Request — Go through the data and copy each line where the string "Комсомольская" appears.

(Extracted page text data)
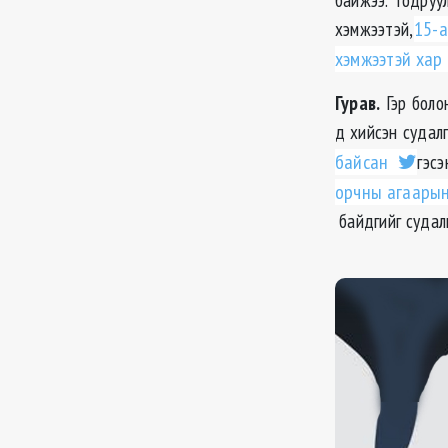
хэмжээтэй,
15-
а
хэмжээтэй хар 
Гурав.
Гэр
болон
д хийсэн судал
байсан
гэсэ
орчны агаарын
байдгийг судал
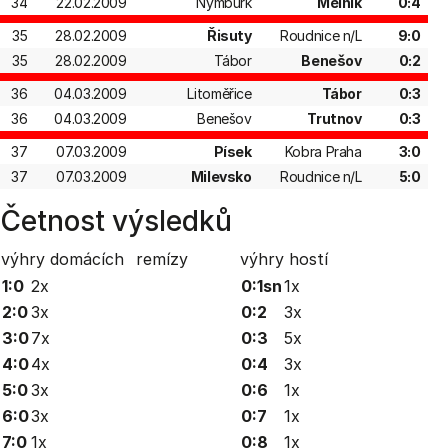
34
22.02.2009
Nymburk
Mělník
0:4
35
28.02.2009
Řisuty
Roudnice n/L
9:0
35
28.02.2009
Tábor
Benešov
0:2
36
04.03.2009
Litoměřice
Tábor
0:3
36
04.03.2009
Benešov
Trutnov
0:3
37
07.03.2009
Písek
Kobra Praha
3:0
37
07.03.2009
Milevsko
Roudnice n/L
5:0
Četnost výsledků
výhry domácích
remízy
výhry hostí
1:0
2x
0:1sn
1x
2:0
3x
0:2
3x
3:0
7x
0:3
5x
4:0
4x
0:4
3x
5:0
3x
0:6
1x
6:0
3x
0:7
1x
7:0
1x
0:8
1x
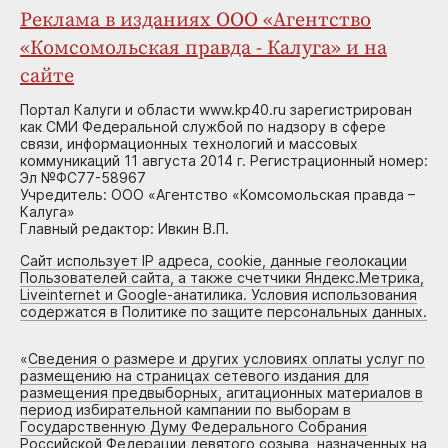
Реклама в изданиях ООО «Агентство
«Комсомольская правда - Калуга» и на
сайте
Портал Калуги и области www.kp40.ru зарегистрирован
как СМИ Федеральной службой по надзору в сфере
связи, информационных технологий и массовых
коммуникаций 11 августа 2014 г. Регистрационный номер:
Эл №ФС77-58967
Учредитель: ООО «Агентство «Комсомольская правда –
Калуга»
Главный редактор: Ивкин В.П.
Сайт использует IP адреса, cookie, данные геолокации
Пользователей сайта, а также счетчики Яндекс.Метрика,
Liveinternet и Google-анатилика. Условия использования
содержатся в Политике по защите персональных данных.
«
Сведения о размере и других условиях оплаты услуг по
размещению на страницах сетевого издания для
размещения предвыборных, агитационных материалов в
период избирательной кампании по выборам в
Государственную Думу Федерального Собрания
Российской Федерации девятого созыва, назначенных на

Answer to this exercise —
«Комсомольская правда - Калуга» и на
Учредитель: ООО «Агентство «Комсомольская правда –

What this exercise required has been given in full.